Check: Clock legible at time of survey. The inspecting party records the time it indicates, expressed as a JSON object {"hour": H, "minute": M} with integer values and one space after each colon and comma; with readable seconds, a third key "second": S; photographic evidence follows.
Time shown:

* * *

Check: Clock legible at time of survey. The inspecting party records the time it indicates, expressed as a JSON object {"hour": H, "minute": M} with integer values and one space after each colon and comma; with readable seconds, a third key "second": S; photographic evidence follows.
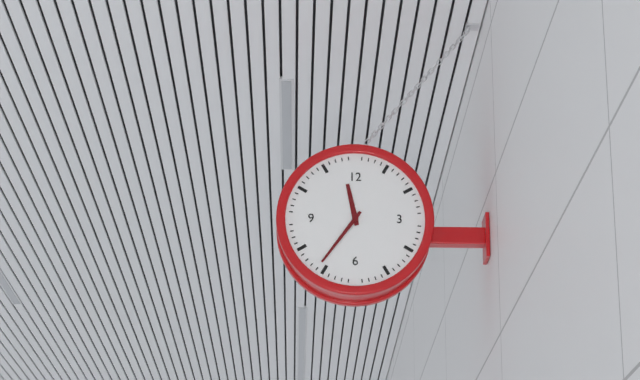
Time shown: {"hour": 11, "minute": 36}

---

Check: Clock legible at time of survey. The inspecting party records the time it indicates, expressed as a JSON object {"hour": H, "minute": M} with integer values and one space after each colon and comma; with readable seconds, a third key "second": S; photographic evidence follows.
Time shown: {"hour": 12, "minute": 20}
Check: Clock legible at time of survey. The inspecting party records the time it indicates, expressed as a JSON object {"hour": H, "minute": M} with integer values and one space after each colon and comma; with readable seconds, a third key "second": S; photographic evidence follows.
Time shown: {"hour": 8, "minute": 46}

> PROBLEM STATEMENT
Pick out and copy every line in the records that contains the word "shown". Case counts, so match capital and lowercase letters exactly.

> EXERCISE RESULT
Time shown:
Time shown: {"hour": 11, "minute": 36}
Time shown: {"hour": 12, "minute": 20}
Time shown: {"hour": 8, "minute": 46}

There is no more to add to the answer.